* WORK REQUIRED *
Among the records below, find the line that has "- Находишь общий"; from there, give the lines again exactly, and stop after the line that has "- Разработчикам придётся".

* DATA *
-*-*-

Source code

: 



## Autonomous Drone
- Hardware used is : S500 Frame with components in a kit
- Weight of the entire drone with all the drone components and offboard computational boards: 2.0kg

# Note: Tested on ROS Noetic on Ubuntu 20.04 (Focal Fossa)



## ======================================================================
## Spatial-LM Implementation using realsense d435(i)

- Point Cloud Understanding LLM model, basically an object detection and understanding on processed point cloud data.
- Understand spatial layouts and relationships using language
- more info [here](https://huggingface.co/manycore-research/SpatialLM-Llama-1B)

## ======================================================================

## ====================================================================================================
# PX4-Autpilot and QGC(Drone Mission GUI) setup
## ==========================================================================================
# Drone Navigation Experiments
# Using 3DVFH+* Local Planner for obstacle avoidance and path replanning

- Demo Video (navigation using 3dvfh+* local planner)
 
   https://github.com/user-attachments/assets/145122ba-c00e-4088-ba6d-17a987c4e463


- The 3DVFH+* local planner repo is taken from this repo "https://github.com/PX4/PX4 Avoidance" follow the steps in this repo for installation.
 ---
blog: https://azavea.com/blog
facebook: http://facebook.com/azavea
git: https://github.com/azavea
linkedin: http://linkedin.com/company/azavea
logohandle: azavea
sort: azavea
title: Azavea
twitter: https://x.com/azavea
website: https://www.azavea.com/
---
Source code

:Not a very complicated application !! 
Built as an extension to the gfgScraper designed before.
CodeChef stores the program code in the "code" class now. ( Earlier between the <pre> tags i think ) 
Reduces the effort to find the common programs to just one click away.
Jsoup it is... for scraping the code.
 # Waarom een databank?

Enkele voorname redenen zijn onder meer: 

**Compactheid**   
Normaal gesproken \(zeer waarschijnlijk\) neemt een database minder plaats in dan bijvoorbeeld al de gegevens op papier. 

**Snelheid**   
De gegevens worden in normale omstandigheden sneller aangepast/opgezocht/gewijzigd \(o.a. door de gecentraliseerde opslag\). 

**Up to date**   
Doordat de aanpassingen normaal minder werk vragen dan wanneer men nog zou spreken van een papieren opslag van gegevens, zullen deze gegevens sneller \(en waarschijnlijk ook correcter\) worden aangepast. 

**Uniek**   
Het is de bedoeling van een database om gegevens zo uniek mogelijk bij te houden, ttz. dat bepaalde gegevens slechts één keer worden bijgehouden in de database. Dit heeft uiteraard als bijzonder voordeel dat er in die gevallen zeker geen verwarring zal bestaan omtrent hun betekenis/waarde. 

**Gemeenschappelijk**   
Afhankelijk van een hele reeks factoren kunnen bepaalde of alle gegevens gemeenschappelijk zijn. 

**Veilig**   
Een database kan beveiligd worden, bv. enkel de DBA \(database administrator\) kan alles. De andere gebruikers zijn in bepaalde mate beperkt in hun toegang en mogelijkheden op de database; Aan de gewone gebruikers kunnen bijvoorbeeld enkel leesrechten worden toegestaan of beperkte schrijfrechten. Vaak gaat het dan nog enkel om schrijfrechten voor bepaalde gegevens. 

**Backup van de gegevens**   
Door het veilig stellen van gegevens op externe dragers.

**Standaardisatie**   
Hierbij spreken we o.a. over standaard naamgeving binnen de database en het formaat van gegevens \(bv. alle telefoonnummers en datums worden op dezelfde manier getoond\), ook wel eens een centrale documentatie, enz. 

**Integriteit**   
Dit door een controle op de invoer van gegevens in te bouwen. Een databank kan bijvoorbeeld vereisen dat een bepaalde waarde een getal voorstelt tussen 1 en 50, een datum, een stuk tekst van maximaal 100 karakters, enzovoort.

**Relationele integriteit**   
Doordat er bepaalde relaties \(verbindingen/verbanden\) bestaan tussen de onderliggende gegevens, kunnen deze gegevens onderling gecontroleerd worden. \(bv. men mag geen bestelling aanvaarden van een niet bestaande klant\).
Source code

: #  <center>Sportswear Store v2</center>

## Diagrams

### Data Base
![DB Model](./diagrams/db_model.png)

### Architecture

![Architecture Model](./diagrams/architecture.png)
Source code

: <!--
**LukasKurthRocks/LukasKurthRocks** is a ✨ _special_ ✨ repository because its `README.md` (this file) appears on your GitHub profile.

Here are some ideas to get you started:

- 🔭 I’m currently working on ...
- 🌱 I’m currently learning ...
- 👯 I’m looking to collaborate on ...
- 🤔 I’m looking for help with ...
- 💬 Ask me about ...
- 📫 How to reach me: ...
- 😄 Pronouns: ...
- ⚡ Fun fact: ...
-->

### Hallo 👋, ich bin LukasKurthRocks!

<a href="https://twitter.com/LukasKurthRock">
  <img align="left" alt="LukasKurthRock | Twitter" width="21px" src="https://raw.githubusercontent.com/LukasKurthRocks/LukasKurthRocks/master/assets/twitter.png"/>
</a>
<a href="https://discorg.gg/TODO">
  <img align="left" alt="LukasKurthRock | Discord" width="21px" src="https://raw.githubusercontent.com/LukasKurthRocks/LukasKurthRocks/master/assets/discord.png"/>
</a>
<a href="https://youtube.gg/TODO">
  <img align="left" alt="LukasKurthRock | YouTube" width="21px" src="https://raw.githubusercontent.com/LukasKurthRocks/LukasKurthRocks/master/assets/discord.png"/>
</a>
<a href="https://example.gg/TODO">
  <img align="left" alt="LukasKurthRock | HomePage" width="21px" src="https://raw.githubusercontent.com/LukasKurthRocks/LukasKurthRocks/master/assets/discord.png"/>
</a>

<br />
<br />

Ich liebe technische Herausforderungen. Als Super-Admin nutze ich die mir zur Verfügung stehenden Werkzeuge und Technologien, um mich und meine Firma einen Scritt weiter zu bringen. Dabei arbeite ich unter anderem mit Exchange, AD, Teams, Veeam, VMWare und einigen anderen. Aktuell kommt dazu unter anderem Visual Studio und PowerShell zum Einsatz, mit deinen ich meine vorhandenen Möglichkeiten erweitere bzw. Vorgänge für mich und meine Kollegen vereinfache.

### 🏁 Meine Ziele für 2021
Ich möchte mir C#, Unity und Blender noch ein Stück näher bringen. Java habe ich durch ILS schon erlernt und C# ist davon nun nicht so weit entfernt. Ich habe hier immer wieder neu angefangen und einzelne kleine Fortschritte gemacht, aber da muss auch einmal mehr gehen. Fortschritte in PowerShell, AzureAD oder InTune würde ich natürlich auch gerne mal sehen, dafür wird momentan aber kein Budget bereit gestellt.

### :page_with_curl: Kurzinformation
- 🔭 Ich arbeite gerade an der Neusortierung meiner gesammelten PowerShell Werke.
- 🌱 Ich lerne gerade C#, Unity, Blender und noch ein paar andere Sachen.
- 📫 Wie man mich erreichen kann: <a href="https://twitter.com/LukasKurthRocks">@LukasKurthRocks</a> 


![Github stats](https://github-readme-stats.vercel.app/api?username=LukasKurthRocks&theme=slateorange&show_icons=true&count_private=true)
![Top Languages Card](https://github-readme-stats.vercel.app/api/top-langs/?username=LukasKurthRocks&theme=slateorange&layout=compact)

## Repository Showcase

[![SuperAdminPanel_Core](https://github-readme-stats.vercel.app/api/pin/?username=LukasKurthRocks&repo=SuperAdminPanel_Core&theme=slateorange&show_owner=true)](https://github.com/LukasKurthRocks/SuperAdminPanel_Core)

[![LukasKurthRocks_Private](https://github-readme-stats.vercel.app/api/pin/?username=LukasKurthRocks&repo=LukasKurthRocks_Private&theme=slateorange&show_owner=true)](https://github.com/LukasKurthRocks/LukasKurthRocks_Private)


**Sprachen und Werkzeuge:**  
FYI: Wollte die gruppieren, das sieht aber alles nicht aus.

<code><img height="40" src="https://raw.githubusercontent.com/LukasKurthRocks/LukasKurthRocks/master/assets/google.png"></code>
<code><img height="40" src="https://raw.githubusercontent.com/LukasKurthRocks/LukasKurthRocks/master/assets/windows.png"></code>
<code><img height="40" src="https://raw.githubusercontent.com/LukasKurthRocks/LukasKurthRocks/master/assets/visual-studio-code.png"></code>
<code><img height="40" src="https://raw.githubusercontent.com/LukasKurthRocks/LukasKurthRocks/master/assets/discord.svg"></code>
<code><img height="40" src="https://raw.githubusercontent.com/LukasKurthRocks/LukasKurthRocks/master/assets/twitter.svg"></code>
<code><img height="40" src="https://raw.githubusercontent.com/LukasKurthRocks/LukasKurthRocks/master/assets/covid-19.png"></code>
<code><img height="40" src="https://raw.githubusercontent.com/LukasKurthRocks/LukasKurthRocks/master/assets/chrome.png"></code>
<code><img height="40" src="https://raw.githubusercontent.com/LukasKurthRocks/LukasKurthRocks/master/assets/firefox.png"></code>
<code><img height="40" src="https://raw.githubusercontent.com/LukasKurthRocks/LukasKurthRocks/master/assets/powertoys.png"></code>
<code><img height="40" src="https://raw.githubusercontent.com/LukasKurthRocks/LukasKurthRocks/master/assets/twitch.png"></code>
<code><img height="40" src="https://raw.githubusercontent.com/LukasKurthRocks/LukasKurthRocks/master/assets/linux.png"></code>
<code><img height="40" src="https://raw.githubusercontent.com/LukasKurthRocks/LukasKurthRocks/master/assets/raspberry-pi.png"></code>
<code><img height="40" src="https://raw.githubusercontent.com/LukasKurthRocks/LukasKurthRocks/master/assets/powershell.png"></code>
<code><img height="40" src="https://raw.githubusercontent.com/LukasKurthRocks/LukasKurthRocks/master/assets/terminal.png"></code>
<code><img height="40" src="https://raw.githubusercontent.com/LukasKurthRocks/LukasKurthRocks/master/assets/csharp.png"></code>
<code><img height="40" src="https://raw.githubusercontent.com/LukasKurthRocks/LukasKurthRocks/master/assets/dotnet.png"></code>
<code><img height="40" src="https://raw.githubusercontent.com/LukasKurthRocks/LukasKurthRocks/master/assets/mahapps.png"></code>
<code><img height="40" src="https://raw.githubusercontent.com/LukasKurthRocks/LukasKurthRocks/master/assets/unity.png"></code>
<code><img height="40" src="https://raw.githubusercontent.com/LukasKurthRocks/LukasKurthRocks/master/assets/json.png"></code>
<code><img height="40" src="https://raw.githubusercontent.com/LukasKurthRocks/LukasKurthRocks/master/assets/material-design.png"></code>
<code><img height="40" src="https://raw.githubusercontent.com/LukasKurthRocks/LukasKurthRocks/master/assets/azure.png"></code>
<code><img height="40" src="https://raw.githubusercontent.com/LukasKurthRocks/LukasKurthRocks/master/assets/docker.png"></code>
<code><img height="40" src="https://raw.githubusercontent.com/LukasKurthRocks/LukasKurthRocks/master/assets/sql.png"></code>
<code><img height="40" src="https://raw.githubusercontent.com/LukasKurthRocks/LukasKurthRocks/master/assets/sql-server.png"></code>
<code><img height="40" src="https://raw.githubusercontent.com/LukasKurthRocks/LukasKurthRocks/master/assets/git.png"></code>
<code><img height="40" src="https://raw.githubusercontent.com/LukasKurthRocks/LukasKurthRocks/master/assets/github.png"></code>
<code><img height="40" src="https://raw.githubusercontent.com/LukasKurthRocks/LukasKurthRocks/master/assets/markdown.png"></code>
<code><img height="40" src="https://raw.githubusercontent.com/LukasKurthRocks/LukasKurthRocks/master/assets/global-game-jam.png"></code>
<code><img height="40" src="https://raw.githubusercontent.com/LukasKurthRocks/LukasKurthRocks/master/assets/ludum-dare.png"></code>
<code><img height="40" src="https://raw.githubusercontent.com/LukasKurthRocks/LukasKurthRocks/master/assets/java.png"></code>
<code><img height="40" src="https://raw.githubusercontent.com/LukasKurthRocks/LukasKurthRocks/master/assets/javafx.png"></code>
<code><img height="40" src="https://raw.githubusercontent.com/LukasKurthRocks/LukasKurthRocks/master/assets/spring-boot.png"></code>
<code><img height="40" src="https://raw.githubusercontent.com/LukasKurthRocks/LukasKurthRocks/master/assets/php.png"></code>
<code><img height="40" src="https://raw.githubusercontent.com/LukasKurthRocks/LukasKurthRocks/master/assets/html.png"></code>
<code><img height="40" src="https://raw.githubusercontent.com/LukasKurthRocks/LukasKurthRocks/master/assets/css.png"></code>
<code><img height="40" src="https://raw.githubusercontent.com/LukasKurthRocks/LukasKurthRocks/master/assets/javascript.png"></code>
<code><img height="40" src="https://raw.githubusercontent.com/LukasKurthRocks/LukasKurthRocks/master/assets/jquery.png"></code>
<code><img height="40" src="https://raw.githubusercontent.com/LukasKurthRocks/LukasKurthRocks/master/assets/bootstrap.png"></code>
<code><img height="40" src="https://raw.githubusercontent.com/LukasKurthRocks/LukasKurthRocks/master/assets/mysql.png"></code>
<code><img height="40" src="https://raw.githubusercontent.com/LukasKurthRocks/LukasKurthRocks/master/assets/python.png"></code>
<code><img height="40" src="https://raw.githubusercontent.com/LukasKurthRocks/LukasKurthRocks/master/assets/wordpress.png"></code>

-*-*-

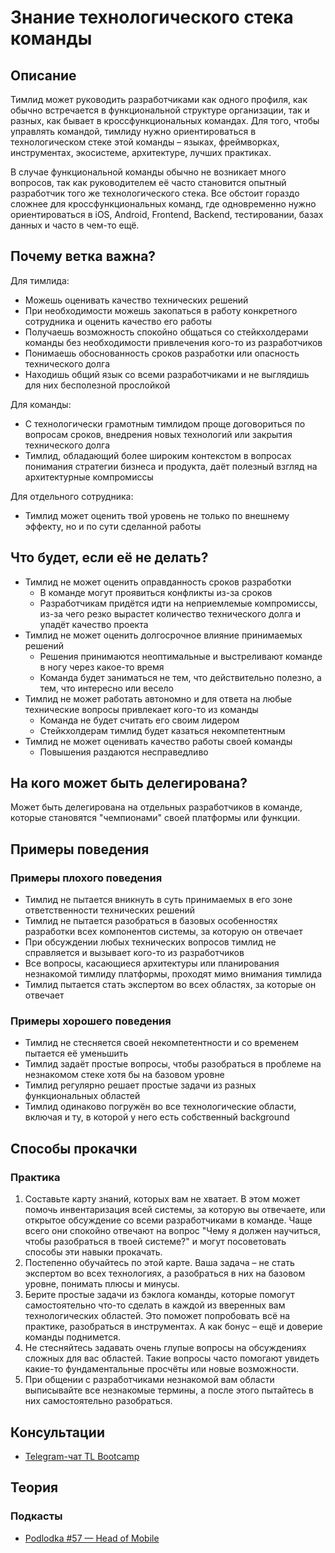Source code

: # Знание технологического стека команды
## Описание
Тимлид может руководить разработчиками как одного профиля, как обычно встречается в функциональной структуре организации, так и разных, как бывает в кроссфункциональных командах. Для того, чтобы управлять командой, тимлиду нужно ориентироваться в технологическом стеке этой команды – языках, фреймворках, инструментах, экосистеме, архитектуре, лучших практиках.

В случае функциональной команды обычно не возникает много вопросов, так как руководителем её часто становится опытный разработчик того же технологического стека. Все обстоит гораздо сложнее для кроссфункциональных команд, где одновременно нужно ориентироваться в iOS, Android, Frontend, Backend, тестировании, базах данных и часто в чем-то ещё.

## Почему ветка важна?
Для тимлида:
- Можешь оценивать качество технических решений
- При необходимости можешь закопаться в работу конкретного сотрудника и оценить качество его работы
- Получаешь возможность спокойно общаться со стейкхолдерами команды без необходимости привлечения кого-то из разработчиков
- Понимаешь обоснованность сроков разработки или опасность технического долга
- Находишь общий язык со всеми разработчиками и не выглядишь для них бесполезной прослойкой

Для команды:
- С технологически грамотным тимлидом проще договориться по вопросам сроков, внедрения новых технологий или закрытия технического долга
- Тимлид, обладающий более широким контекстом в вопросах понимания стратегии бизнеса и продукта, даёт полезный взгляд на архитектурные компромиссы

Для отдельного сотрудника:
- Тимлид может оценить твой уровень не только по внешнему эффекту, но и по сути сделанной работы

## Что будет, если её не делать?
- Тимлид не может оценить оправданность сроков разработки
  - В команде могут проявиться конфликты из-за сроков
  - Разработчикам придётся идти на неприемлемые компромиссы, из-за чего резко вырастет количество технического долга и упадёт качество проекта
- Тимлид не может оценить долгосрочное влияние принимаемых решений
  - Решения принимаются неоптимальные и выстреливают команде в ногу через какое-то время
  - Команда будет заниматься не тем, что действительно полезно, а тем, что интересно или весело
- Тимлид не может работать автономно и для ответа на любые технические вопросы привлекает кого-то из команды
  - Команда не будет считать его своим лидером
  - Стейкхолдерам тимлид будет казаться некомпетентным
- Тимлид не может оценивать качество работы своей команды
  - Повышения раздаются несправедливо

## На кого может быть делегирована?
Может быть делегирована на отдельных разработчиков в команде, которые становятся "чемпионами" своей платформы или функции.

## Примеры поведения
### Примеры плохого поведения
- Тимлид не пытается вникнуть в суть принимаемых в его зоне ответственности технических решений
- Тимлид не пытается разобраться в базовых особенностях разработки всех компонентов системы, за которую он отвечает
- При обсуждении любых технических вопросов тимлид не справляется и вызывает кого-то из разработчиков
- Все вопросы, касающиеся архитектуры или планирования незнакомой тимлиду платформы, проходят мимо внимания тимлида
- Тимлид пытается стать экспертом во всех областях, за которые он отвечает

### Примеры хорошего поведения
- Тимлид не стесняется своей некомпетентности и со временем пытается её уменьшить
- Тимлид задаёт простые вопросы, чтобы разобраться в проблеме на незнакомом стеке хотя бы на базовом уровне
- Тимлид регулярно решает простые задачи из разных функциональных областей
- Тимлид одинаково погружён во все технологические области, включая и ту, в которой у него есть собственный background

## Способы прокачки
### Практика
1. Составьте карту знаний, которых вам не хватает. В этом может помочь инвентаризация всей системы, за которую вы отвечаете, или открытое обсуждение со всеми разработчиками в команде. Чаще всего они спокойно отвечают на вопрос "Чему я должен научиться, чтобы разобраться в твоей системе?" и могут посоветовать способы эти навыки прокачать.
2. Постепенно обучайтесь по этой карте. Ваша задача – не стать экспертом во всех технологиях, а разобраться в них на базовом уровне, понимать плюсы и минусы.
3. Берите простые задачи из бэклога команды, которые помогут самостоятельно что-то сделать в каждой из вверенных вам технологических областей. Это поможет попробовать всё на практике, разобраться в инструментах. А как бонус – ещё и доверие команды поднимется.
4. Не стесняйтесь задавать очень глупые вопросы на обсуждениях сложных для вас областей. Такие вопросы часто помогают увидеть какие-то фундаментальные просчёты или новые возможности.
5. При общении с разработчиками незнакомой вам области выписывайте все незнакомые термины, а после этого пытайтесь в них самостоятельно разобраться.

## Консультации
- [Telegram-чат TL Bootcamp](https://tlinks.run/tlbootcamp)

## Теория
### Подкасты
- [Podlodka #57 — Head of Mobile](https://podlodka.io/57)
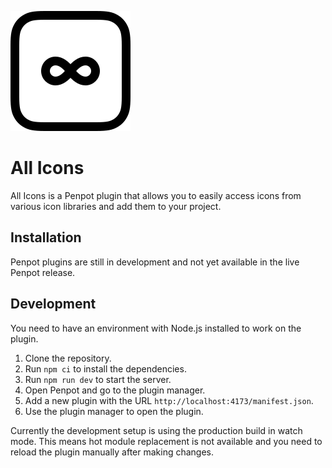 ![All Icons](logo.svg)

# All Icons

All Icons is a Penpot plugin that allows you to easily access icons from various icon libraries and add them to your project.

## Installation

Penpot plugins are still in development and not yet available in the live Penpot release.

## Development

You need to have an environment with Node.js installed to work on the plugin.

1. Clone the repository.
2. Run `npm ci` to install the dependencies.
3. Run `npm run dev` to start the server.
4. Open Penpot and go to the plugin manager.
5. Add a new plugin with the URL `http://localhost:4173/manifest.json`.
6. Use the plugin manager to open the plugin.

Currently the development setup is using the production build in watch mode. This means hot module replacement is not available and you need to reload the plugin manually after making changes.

-*-*-

* RESPONSE AREA *
- Находишь общий язык со всеми разработчиками и не выглядишь для них бесполезной прослойкой

Для команды:
- С технологически грамотным тимлидом проще договориться по вопросам сроков, внедрения новых технологий или закрытия технического долга
- Тимлид, обладающий более широким контекстом в вопросах понимания стратегии бизнеса и продукта, даёт полезный взгляд на архитектурные компромиссы

Для отдельного сотрудника:
- Тимлид может оценить твой уровень не только по внешнему эффекту, но и по сути сделанной работы

## Что будет, если её не делать?
- Тимлид не может оценить оправданность сроков разработки
  - В команде могут проявиться конфликты из-за сроков
  - Разработчикам придётся идти на неприемлемые компромиссы, из-за чего резко вырастет количество технического долга и упадёт качество проекта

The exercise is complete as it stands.